According to a study issued by Fitch, the world’s largest global rating agency, the Nigerian tycoon needs an additional $1.1 billion (900 billion) to finish the refinery, but has already invested all of his money and even borrowed to fund the project.

The Dangote refinery project is still on target to be finished by 2023, according to the report, and will require an extra USD1.1 billion in capex in 2022, which will be partially funded by the new bond.

According to the article, Dangote Industries Limited (DIL) plans to establish a USD750 million local bond program to partially fund the completion of its refinery and petrochemical complex. Under the planned program, DIL’s subsidiaries Dangote Oil Refining Company Limited (DORC) and Dangote Fertiliser Limited (DFL) will be co-obligors.

“The profits of the new bond are projected to finance part of the cost of completing the refinery project.” We do not expect DIL’s existing creditors would have additional loan capacity if the transaction fails, or if completion costs overrun or market conditions in the cement or urea sectors deteriorate considerably. We anticipate that more asset sales, such as cement or shares in projects, are the most likely choices for refining finance.”

Dangote Industries, according to Fitch, has poor corporate governance, and it’s a risk for Dangote, who currently wields a lot of authority over operations, to remain the project’s largest shareholder and CEO.
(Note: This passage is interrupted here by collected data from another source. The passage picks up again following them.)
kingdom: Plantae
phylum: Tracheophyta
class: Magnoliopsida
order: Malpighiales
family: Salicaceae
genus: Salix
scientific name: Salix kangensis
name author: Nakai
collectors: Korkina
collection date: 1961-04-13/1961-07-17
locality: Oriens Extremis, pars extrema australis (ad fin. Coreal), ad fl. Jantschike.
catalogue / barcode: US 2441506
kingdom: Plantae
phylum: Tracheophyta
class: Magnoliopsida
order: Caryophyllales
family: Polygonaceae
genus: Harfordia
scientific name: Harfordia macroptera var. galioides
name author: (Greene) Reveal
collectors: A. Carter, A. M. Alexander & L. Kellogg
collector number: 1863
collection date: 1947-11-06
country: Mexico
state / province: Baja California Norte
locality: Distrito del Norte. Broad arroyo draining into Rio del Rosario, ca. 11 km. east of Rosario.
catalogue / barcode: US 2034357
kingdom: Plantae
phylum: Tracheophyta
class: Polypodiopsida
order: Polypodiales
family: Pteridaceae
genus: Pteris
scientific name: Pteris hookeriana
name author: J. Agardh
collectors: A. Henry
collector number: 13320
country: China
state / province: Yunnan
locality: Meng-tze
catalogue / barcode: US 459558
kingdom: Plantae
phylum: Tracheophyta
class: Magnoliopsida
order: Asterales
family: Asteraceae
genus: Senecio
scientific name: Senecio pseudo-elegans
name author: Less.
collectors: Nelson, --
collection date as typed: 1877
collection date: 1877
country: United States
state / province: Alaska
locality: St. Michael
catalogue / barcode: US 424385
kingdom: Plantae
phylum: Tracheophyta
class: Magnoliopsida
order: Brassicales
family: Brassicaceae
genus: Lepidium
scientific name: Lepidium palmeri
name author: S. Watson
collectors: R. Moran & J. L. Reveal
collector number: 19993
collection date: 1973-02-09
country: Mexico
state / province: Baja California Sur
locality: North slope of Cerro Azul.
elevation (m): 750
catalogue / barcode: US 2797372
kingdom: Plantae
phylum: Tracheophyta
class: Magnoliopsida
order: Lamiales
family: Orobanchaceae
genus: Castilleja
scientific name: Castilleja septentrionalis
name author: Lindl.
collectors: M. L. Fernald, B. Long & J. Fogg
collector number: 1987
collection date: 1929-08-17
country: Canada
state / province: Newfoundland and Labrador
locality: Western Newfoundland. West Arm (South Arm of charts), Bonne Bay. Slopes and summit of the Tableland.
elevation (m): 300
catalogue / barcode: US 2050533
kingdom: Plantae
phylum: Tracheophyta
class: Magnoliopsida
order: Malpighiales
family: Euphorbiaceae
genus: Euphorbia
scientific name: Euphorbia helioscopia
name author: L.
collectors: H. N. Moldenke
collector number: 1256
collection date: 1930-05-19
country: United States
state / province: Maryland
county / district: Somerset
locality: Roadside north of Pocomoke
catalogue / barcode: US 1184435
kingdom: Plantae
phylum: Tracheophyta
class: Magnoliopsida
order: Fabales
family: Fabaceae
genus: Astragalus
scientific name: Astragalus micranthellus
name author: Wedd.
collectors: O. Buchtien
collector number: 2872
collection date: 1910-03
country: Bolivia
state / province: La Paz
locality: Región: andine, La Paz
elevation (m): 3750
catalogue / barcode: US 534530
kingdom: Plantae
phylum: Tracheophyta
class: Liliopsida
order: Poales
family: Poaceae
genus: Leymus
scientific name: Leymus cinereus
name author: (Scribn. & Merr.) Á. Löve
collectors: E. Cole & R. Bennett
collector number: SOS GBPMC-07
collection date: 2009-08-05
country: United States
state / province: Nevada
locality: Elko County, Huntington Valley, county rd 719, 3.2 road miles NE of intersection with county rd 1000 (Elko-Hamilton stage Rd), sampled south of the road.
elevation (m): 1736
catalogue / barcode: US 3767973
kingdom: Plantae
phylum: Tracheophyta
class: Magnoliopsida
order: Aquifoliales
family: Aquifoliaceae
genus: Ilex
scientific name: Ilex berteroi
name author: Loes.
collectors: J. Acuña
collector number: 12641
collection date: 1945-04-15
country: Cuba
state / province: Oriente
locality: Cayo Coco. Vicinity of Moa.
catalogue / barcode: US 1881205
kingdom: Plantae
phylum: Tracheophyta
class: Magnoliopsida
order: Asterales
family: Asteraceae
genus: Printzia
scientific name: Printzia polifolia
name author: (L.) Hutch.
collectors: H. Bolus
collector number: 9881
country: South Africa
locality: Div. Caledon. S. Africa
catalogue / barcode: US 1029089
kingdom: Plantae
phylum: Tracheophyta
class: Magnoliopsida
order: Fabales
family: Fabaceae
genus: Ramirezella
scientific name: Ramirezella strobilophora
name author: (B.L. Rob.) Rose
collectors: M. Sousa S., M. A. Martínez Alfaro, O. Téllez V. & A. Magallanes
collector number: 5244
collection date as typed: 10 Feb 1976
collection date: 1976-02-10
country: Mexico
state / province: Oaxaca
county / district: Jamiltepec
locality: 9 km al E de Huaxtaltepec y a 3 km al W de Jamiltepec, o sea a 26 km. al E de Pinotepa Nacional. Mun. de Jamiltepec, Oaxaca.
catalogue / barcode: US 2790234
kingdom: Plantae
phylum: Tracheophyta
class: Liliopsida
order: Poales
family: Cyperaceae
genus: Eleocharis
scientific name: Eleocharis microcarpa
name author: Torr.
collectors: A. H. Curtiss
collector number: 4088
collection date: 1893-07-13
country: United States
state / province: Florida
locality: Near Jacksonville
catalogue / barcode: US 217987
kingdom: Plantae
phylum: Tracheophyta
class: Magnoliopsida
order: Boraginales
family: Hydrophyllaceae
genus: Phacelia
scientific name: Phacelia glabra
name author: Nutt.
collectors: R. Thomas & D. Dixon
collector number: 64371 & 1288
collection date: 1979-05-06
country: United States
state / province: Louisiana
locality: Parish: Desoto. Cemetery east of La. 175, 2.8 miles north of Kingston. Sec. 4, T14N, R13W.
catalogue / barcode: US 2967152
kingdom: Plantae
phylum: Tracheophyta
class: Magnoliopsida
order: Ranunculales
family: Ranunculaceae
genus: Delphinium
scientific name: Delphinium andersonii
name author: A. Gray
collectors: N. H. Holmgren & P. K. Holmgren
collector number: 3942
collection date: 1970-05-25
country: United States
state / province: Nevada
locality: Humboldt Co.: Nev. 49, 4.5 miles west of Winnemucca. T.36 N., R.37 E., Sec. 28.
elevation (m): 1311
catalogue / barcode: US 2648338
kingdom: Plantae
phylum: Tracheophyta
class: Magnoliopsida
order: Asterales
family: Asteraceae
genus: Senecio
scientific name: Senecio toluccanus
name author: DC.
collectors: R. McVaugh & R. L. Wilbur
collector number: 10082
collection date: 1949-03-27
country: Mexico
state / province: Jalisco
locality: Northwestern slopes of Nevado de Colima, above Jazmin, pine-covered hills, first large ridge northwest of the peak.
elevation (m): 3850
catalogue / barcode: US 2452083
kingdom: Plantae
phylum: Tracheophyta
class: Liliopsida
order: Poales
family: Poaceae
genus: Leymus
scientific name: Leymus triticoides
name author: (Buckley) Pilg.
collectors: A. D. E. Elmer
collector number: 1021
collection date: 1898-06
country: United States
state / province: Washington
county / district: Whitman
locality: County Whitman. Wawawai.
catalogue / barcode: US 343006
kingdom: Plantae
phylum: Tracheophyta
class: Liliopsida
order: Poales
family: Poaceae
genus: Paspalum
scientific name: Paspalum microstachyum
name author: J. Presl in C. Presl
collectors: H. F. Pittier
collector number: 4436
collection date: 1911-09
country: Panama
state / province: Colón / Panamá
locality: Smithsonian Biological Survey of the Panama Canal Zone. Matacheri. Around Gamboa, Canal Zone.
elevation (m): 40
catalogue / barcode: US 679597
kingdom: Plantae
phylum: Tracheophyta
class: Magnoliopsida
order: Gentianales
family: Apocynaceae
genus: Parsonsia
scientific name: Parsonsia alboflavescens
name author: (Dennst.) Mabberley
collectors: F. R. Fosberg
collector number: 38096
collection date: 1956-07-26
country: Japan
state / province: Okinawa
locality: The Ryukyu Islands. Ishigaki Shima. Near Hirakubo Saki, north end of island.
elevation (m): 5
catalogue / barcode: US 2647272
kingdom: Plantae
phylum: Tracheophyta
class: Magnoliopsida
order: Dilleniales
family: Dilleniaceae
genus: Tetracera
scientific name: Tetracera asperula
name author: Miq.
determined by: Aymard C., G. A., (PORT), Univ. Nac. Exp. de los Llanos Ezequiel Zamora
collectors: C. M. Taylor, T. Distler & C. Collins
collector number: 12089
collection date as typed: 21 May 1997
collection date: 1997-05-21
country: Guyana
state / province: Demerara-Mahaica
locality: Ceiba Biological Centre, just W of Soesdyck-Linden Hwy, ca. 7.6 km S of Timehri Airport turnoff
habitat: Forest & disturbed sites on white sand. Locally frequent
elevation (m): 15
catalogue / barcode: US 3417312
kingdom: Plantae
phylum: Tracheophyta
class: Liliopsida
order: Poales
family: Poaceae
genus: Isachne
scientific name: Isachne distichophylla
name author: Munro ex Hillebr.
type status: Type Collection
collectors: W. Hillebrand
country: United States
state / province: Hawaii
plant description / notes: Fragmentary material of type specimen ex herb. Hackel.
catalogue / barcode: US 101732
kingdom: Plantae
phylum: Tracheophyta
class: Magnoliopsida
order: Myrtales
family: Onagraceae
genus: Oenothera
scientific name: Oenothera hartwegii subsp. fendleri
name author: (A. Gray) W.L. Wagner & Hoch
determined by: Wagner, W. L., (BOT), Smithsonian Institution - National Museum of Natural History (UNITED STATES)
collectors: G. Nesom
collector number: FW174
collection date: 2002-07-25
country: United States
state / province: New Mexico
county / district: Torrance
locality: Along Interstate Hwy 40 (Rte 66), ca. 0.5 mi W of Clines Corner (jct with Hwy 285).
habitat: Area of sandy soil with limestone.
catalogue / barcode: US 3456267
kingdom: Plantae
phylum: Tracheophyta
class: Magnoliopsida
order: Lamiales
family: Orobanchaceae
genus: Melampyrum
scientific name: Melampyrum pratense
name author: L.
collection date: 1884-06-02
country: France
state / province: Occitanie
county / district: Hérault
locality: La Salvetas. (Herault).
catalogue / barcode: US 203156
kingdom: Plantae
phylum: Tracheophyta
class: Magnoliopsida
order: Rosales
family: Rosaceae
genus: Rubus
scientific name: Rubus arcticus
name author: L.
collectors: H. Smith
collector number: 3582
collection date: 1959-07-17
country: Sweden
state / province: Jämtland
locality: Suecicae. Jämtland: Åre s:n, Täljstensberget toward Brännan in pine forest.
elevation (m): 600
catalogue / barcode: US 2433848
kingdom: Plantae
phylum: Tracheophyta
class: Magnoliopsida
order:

“DIL has a complex group structure with a substantial number of related-party transactions, which has a negative impact on operational and financial transparency,” Fitch said in the assessment. We also see Aliko Dangote’s control of the company’s operations as an extra risk.”

The refinery project, according to Fitch, is projected to maintain excellent margins and generate solid cash generation, diversifying DIL’s profile and permitting rapid deleveraging.

“When ramped up from 2024, we expect this project to contribute roughly USD1 billion to EBITDA annually,” it added.